There's a big stigma around disability within local communities, and children like Okello are often seen as a burden to their families.
“Children like us are just left. People think that there is no hope for us and that we are useless because there is no help we can give to the community. ”
Like hundreds of thousands of others, his family had been forced to flee their home and live in a Displacement Camp where they could be protected from the Lord's Resistance Army.
His parents managed to keep all seven of their children in some kind of education in the camp but Okello became blind in 2007 – just as people started to move back home.
Okello's brothers and sisters returned to school, but his parents could not afford to send him to the nearest specialised one. So he stayed at home.
“With all of my brothers and sisters at school I felt hopeless at home and unsure of my future.”
When his father died last year, his family struggled even more to put food on the table and keep their children in school.

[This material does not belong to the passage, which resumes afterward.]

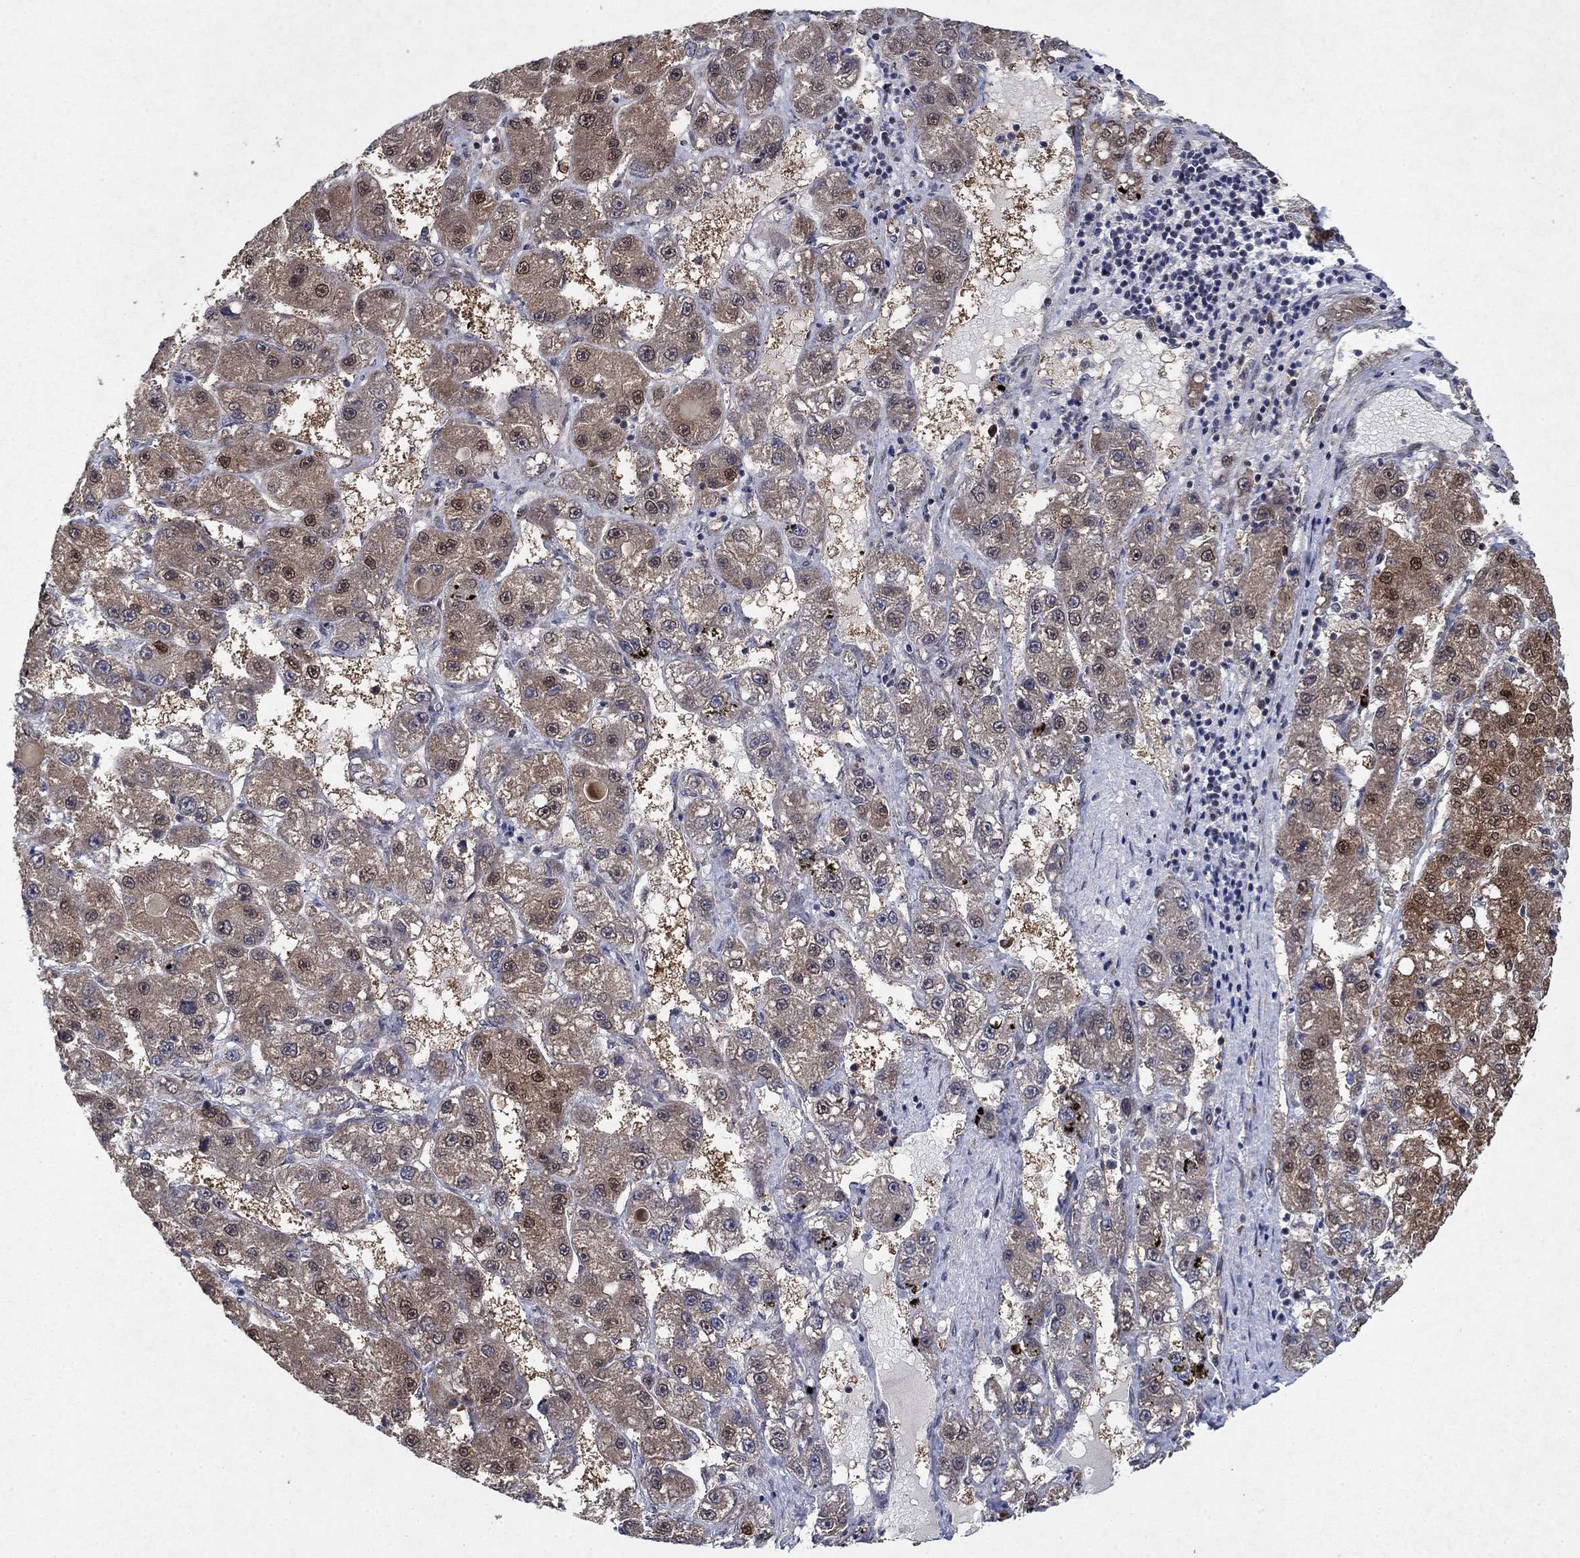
{"staining": {"intensity": "strong", "quantity": "<25%", "location": "cytoplasmic/membranous,nuclear"}, "tissue": "liver cancer", "cell_type": "Tumor cells", "image_type": "cancer", "snomed": [{"axis": "morphology", "description": "Carcinoma, Hepatocellular, NOS"}, {"axis": "topography", "description": "Liver"}], "caption": "An image of liver hepatocellular carcinoma stained for a protein reveals strong cytoplasmic/membranous and nuclear brown staining in tumor cells.", "gene": "PRICKLE4", "patient": {"sex": "female", "age": 65}}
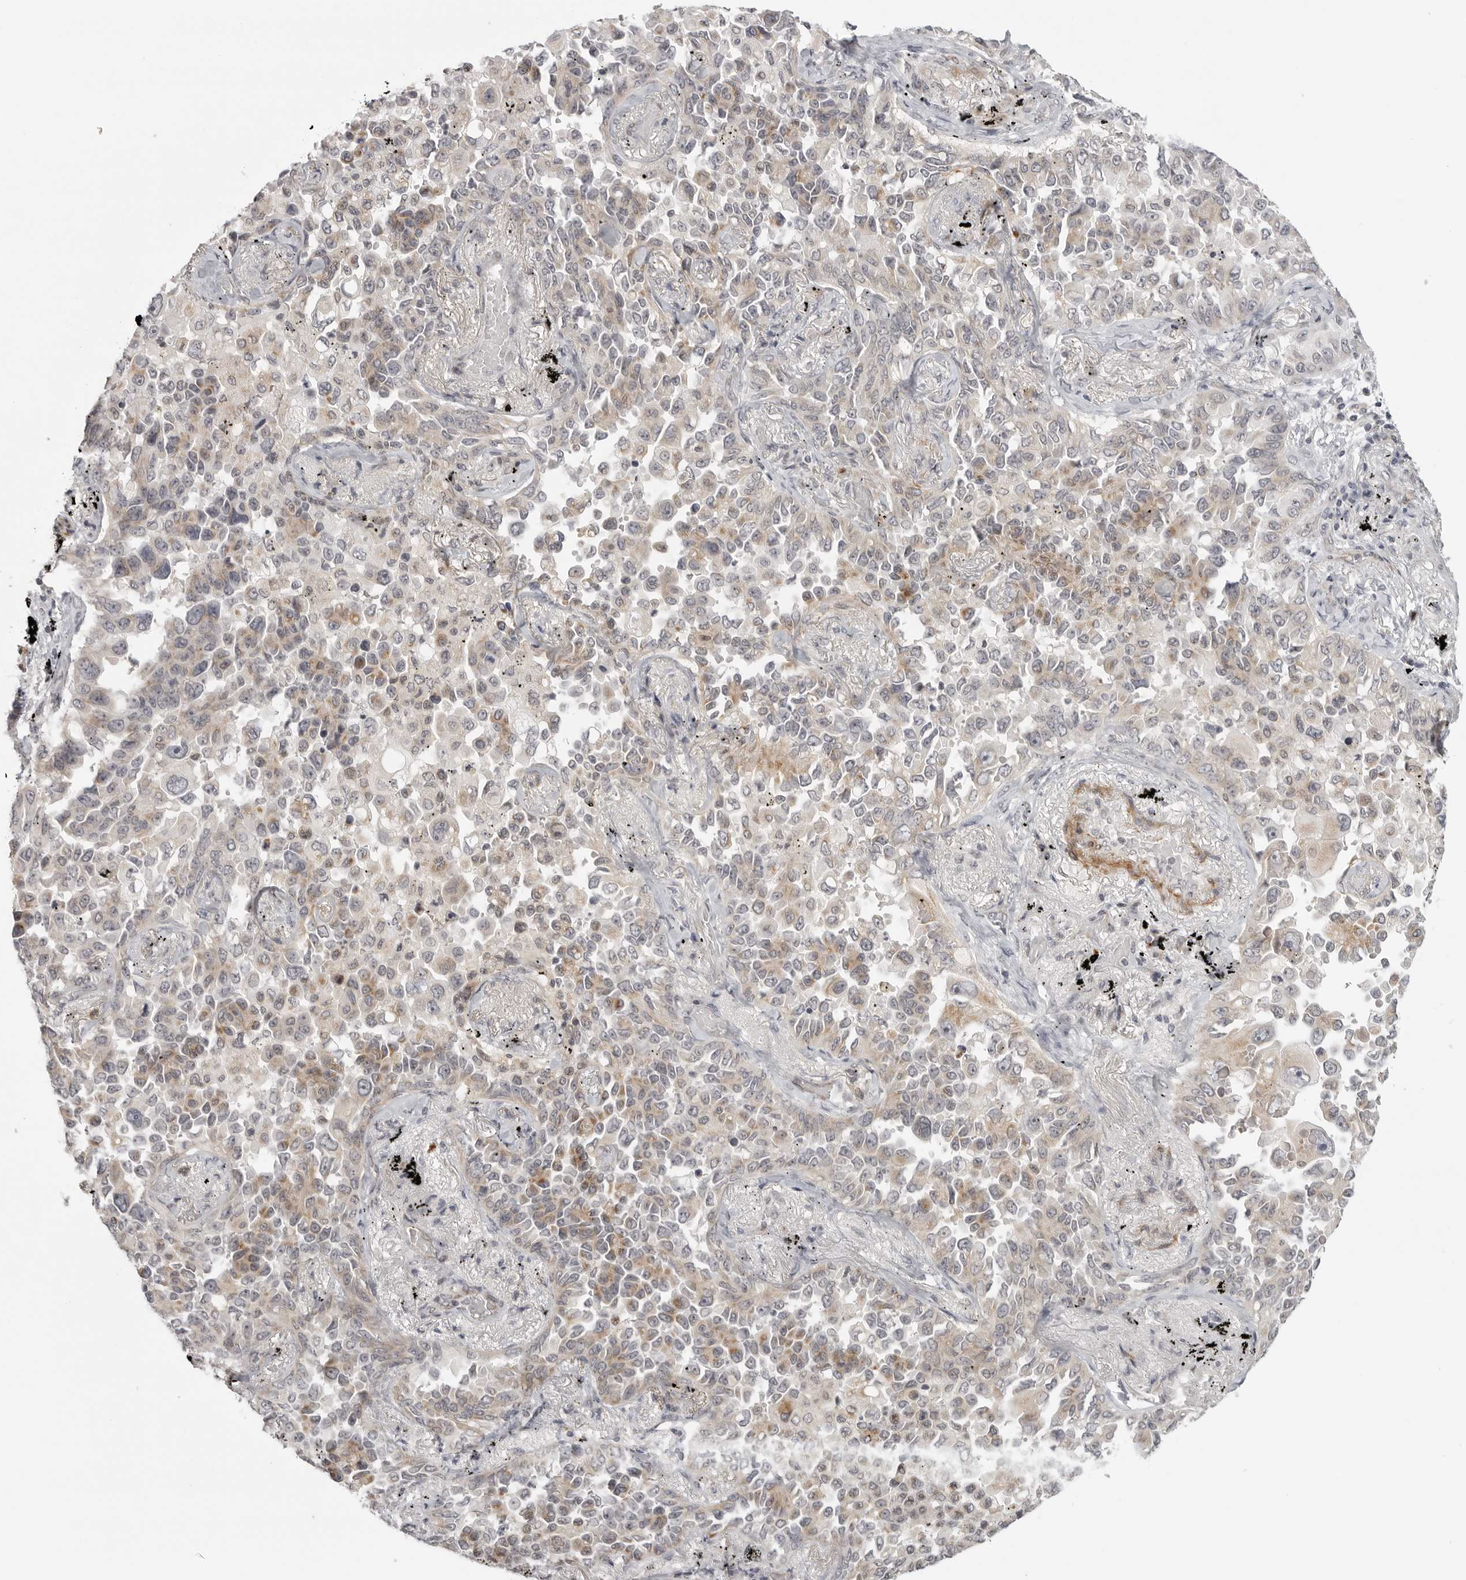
{"staining": {"intensity": "moderate", "quantity": "25%-75%", "location": "cytoplasmic/membranous"}, "tissue": "lung cancer", "cell_type": "Tumor cells", "image_type": "cancer", "snomed": [{"axis": "morphology", "description": "Adenocarcinoma, NOS"}, {"axis": "topography", "description": "Lung"}], "caption": "Immunohistochemistry staining of lung adenocarcinoma, which demonstrates medium levels of moderate cytoplasmic/membranous expression in about 25%-75% of tumor cells indicating moderate cytoplasmic/membranous protein positivity. The staining was performed using DAB (brown) for protein detection and nuclei were counterstained in hematoxylin (blue).", "gene": "TUT4", "patient": {"sex": "female", "age": 67}}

“My mother helped teach me how to work in the garden and we saved some little money for the family. It gave me confidence, but I still wanted an education.“
Here's where Okello's future started looking a lot brighter.
His Uncle signed him up for War Child's disabled education Programme at Paipir Primary school. We've just built two new dormitories so that more disabled children can stay at the school — and stay in education.
And we’re providing Braille machines, specliased teaching support and help with fees and family income.
After five years at home, Okello is now back in the classroom and learning alongside his peers.
This inclusive education style is a great way of breaking down the barriers and stigma that people have towards disability.
“My life has completely changed since I have been able to attend school again. When I first came I was fearing how the other students would react to me and if we would be able to socialize but now we have become close friends who share ideas and help each other in many ways.”
“I was scared that my performance would be poor after missing five years of school, but the teachers have been helping me so much and now I'm even helping the other students with their homework, especially maths.”
“I would like to go to Secondary school so that I can learn to use the computer and become an accountant. When I'm successful I will be able to help support my family and my mother who encouraged me back in the village.”